Pourquoi parle-t-on de « 60-70-80 » dans ce contexte ?

Attention, petite confusion ici ! Les chiffres « 60-70-80 » ne font pas référence à des pourcentages de surcoût ou d’amendes, mais à des modèles de camions ? Des routes ? Des moteurs ? Aucune source ne les relie directement au cartel des camions. Ce que vous devez retenir, c’est que les surprix subis par les acheteurs varient entre 9 % et 20 % selon les pays, avec des montants pouvant atteindre 26 000 € par véhicule en Espagne. Si ces chiffres intriguent, concentrez-vous plutôt sur les faits avérés : 14 ans d’entente, 3,8 milliards d’euros d’amendes, et des dizaines de milliers d’entreprises lésées en Europe.

Quel est l’objectif principal d’un cartel ?

Le but ? Simple mais pervers : maximiser les profits de tous les membres en réduisant la concurrence. En se partageant le marché ou en s’entendant sur les prix, les entreprises évitent de se « tirer la bourre » et se garantissent des marges plus confortables. Dans le cas des camions, les géants ont même bloqué l’innovation écologique, reportant l’arrivée des normes Euro 3 à 6 pour mieux vous faire payer les technologies de dépollution. Un vrai « club des mauvais élèves » qui a mis 14 ans à être démantelé… et qui a fait des ravages.

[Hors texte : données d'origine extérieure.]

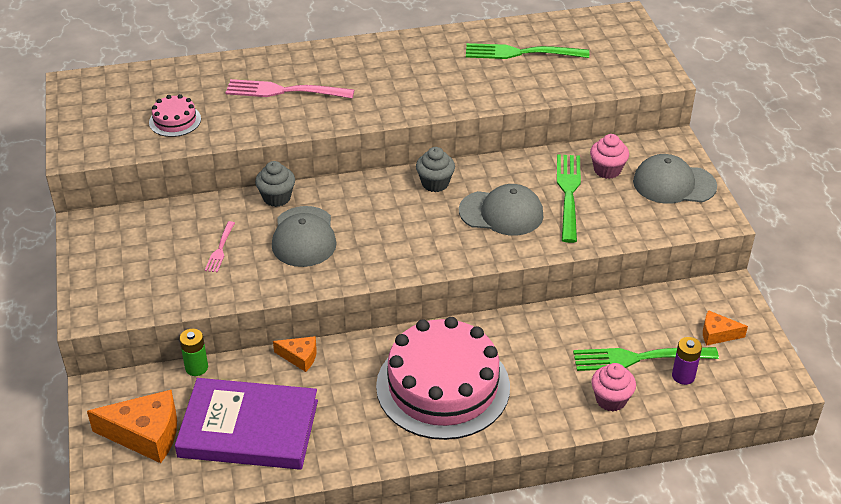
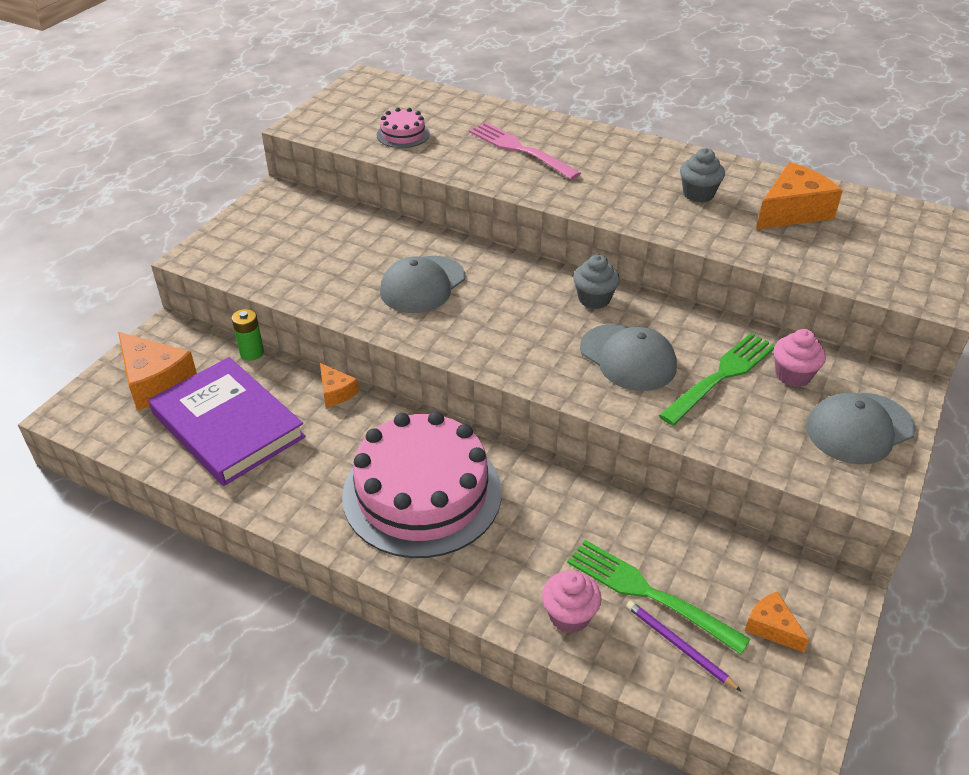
camera: 40 degrees right, 0 degrees up
(220, 249) = (346, 260): pink fork -> none
(277, 198) = (440, 243): grey cupcake -> grey cupcake (698, 194)
(521, 53) = (792, 211): green fork -> orange cheese
(674, 184) = (859, 428): grey cap -> grey cap turned 75 degrees counterclockwise
(683, 376) = (679, 646): purple battery -> purple pencil

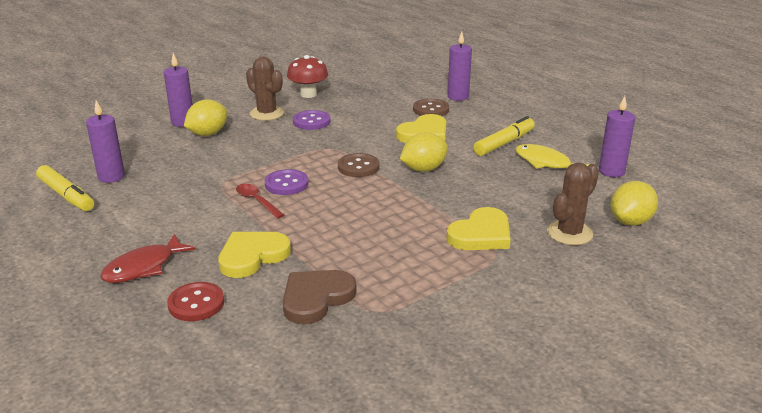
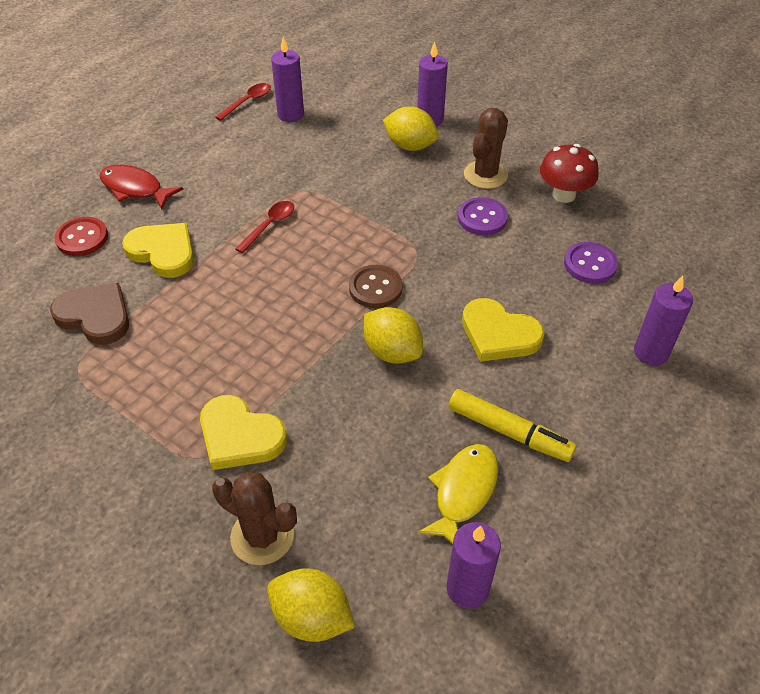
camera: 75 degrees right, 20 degrees up
(66, 195) = (248, 102): yellow marker -> red spoon
(286, 184) = (314, 238): purple button -> purple button (590, 264)
(431, 109) = (584, 328): brown button -> none

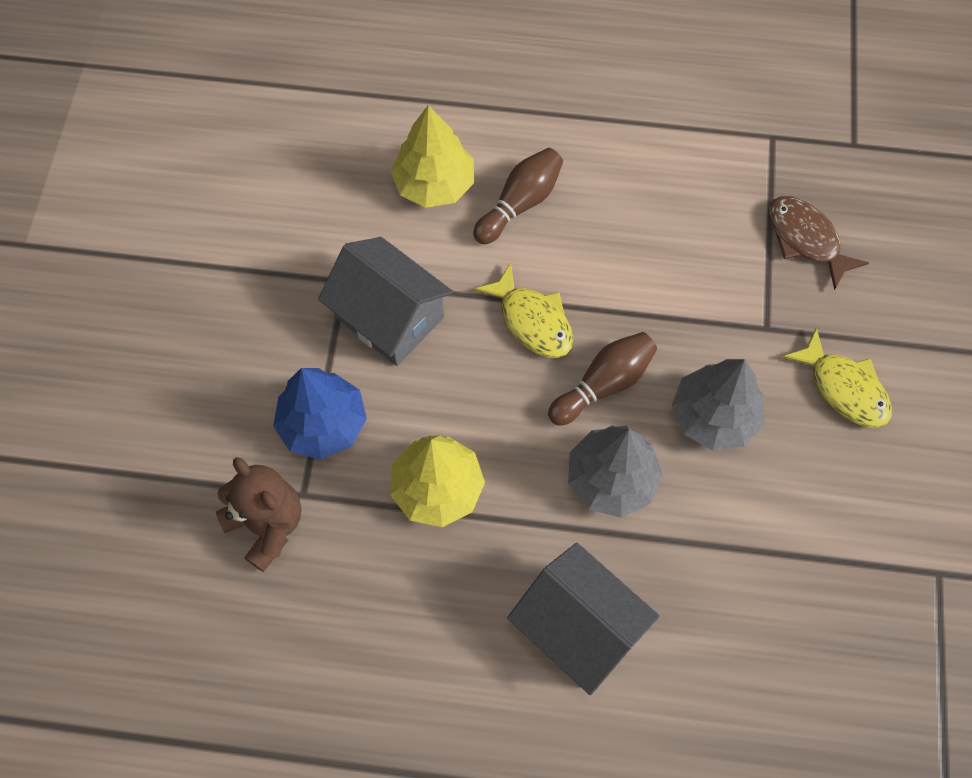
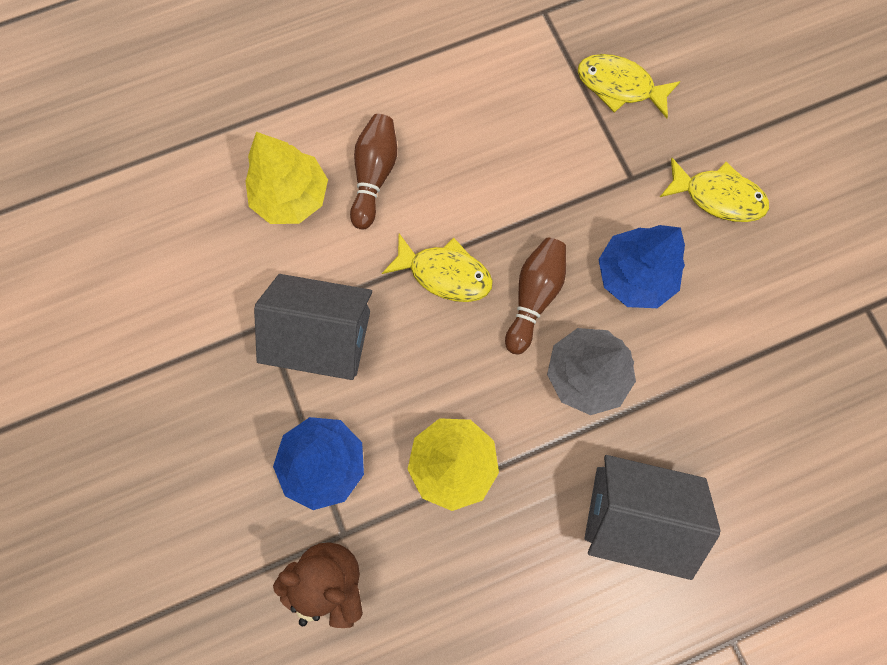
camera: 30 degrees left, 10 degrees up
(713, 416) = (634, 275): grey tree -> blue tree
(806, 239) = (619, 87): brown fish -> yellow fish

À quoi sert un cartel en pratique ?

À un seul truc : prendre le contrôle d’un secteur pour faire grimper les prix sans effort. En gros, les membres d’un cartel se disent : « Et si on évitait de se faire concurrence ? » Du coup, personne ne propose de vraies promotions, les clients paient plus cher, et tout le monde s’en sort gagnant… à court terme. Mais pour vous, c’est le cauchemar : vous payez vos camions plus chers, vous subissez des coûts d’entretien plus élevés, et votre compétitivité en prend un coup. Heureusement, ces pratiques sont interdites, et des actions sont possibles pour vous faire indemniser.

Pourquoi un membre d’un cartel pourrait-il décider de tricher ?

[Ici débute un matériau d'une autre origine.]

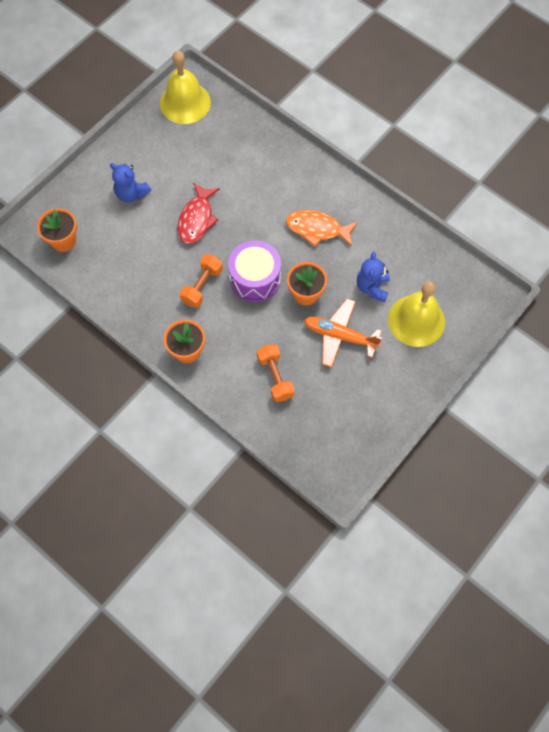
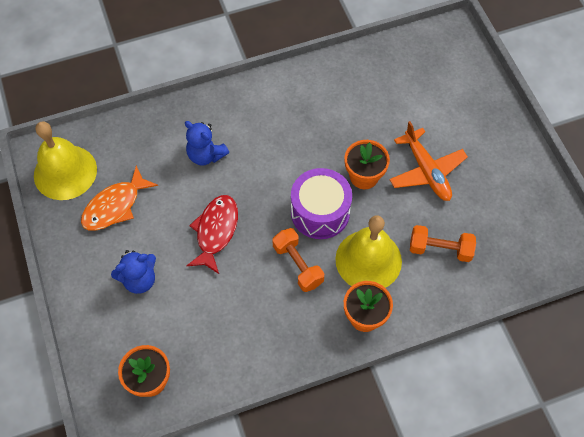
camera: 60 degrees left, 5 degrees down
(197, 219) = (215, 231): red fish -> red fish turned 120 degrees counterclockwise
(317, 229) = (299, 131): orange fish -> orange fish (115, 206)
(339, 336) = (426, 171): orange plane -> orange plane turned 75 degrees counterclockwise
(372, 287) = (391, 118): blue teddy bear -> blue teddy bear (206, 155)
(416, 320) = (446, 102): yellow bell -> yellow bell (368, 260)

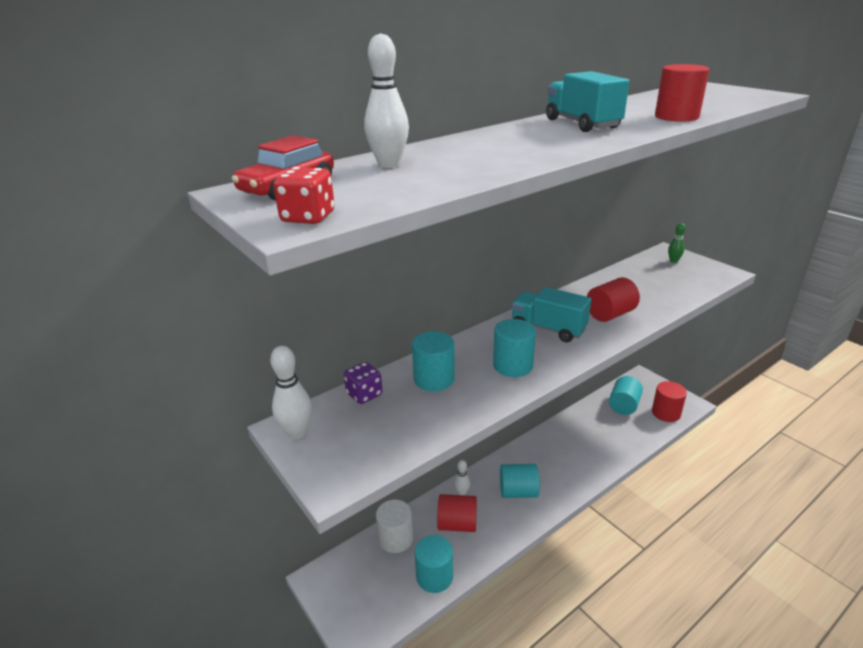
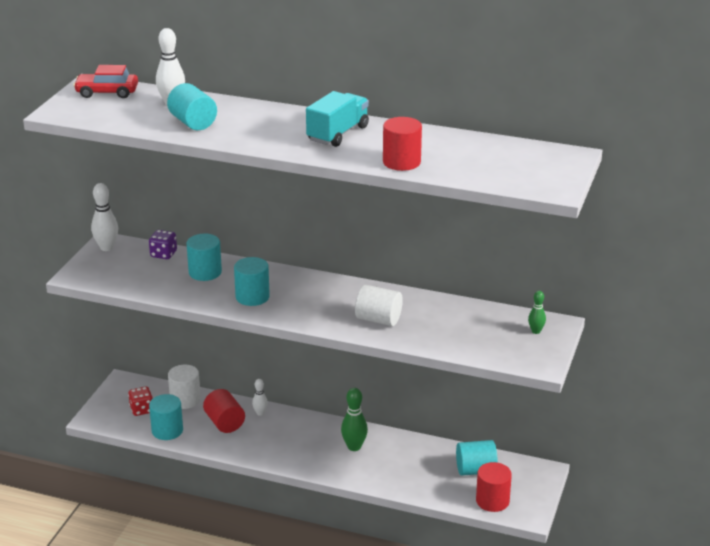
camera: 55 degrees right, 0 degrees up
(308, 217) = (69, 112): red dice -> red dice (141, 410)
(518, 492) = (288, 441): turquoise cylinder -> turquoise cylinder (193, 123)
(548, 329) = (322, 297): turquoise truck -> none
(554, 455) = (354, 447): none -> green bowling pin
(610, 314) = (378, 319): red cylinder -> white cylinder

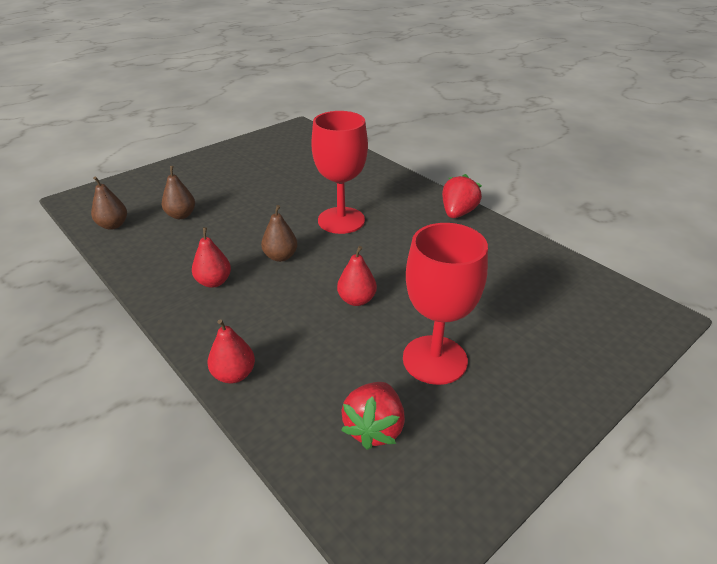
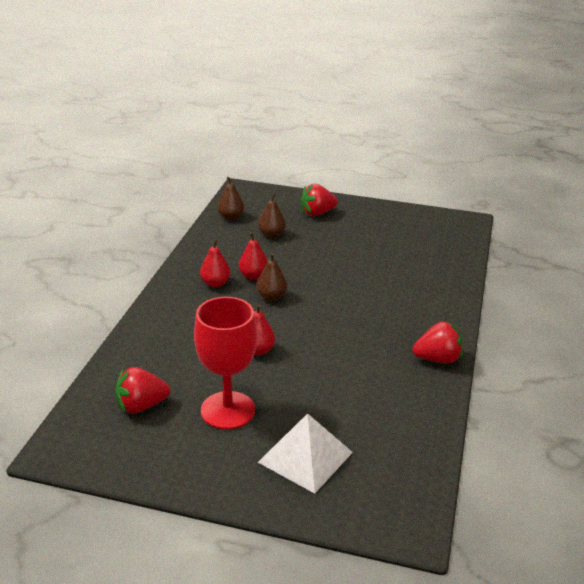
camera: 55 degrees right, 5 degrees down
(185, 179) = (317, 213): none -> red strawberry
(234, 374) = (140, 332): red pear -> red pear (253, 276)
(341, 220) = (349, 303): red goblet -> none
(538, 336) = (305, 457): none -> white pyramid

Parce que tricher, c’est gagner… en solo ! Imaginez-vous membre du cartel : si vous respectez les accords, vous touchez des profits garantis. Mais si vous baissez discrètement vos prix, vous accroissez vos ventes sans que les autres réagissent. Un peu comme un joueur qui triche au poker en ajoutant des cartes cachées. C’est ce qui a d’ailleurs conduit à la chute du cartel des camions : MAN a choisi de tout déballer à la Commission européenne en échange d’une immunité totale. Moralité ? La confiance n’a pas de prix… sauf quand elle vaut une amende de 880 millions d’euros.

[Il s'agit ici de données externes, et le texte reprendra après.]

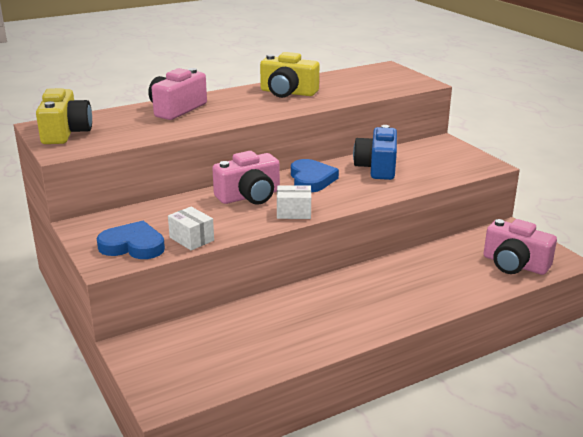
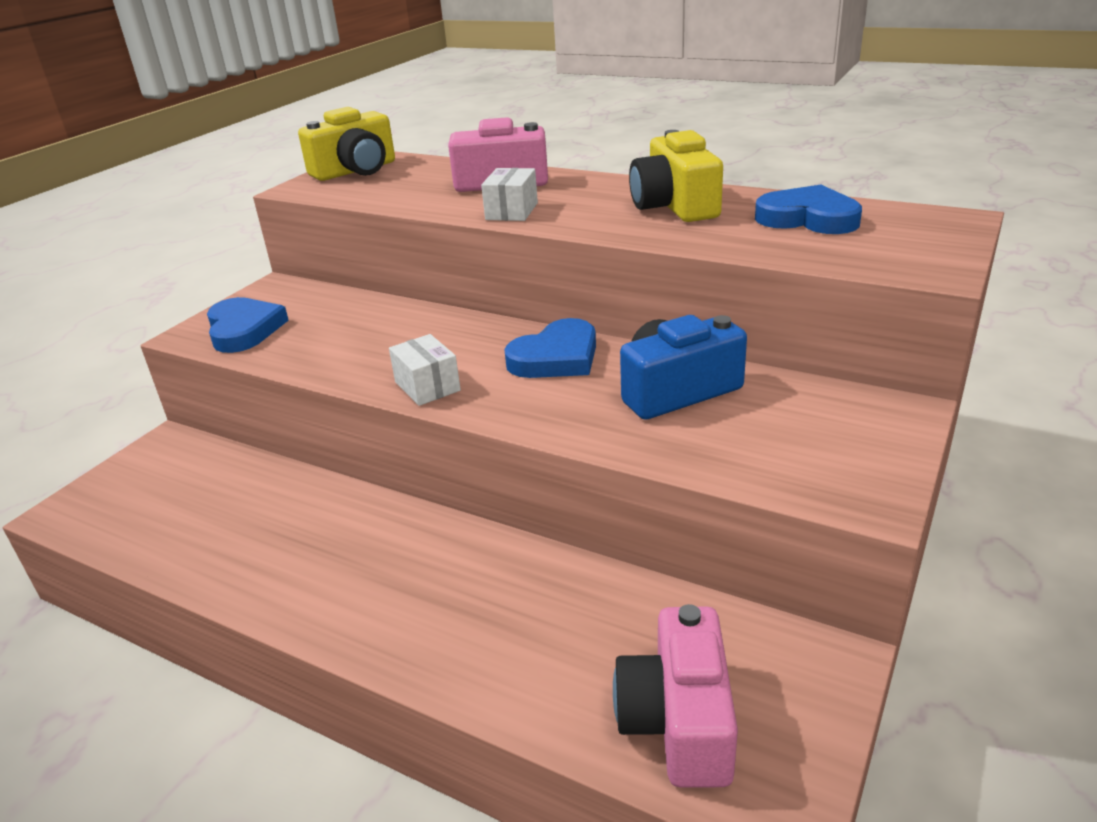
camera: 60 degrees right, 5 degrees up
(191, 239) = (286, 353): white box -> white box (511, 211)
(249, 196) = (447, 339): pink camera -> none
(346, 81) = (808, 218): none -> blue heart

Quelles sont les conséquences des cartels sur l’économie ?

Ça va bien au-delà de votre portefeuille ! Les cartels déforment le marché en faussant la concurrence, ce qui pénalise l’innovation et la croissance. En bloquant l’accès à des technologies propres, le cartel des camions a ralenti la transition énergétique, maintenant des véhicules polluants sur les routes. Pour les petites entreprises, c’est un double mal : des coûts plus élevés et une difficulté à rivaliser avec les gros acteurs. Enfin, l’économie dans son ensemble en pâtit, avec des investissements limités et des secteurs entiers ralentis. Heureusement, les sanctions record en Europe montrent que ces pratiques ne restent pas impunies.

Un cartel est-il un accord horizontal entre entreprises ?

Tout à fait ! Un cartel est un classique de l’accord horizontal, c’est-à-dire un pacte entre entreprises qui se situent au même niveau d’une chaîne de production (ici, les fabricants de camions). Contrairement aux accords verticaux (entre fournisseurs et distributeurs), les cartels réunissent des concurrents directs. Leur objectif ? Éviter la concurrence, fixer des règles arbitraires, et se partager les parts de marché. Le cartel des camions en est un exemple flagrant : Daimler, Volvo, Scania et les autres se retrouvaient autour d’un café pour décider qui vend quoi, à qui, et à quel prix. Une pratique aussi vieille que la concurrence… mais qui, heureusement, finit souvent par éclater au grand jour.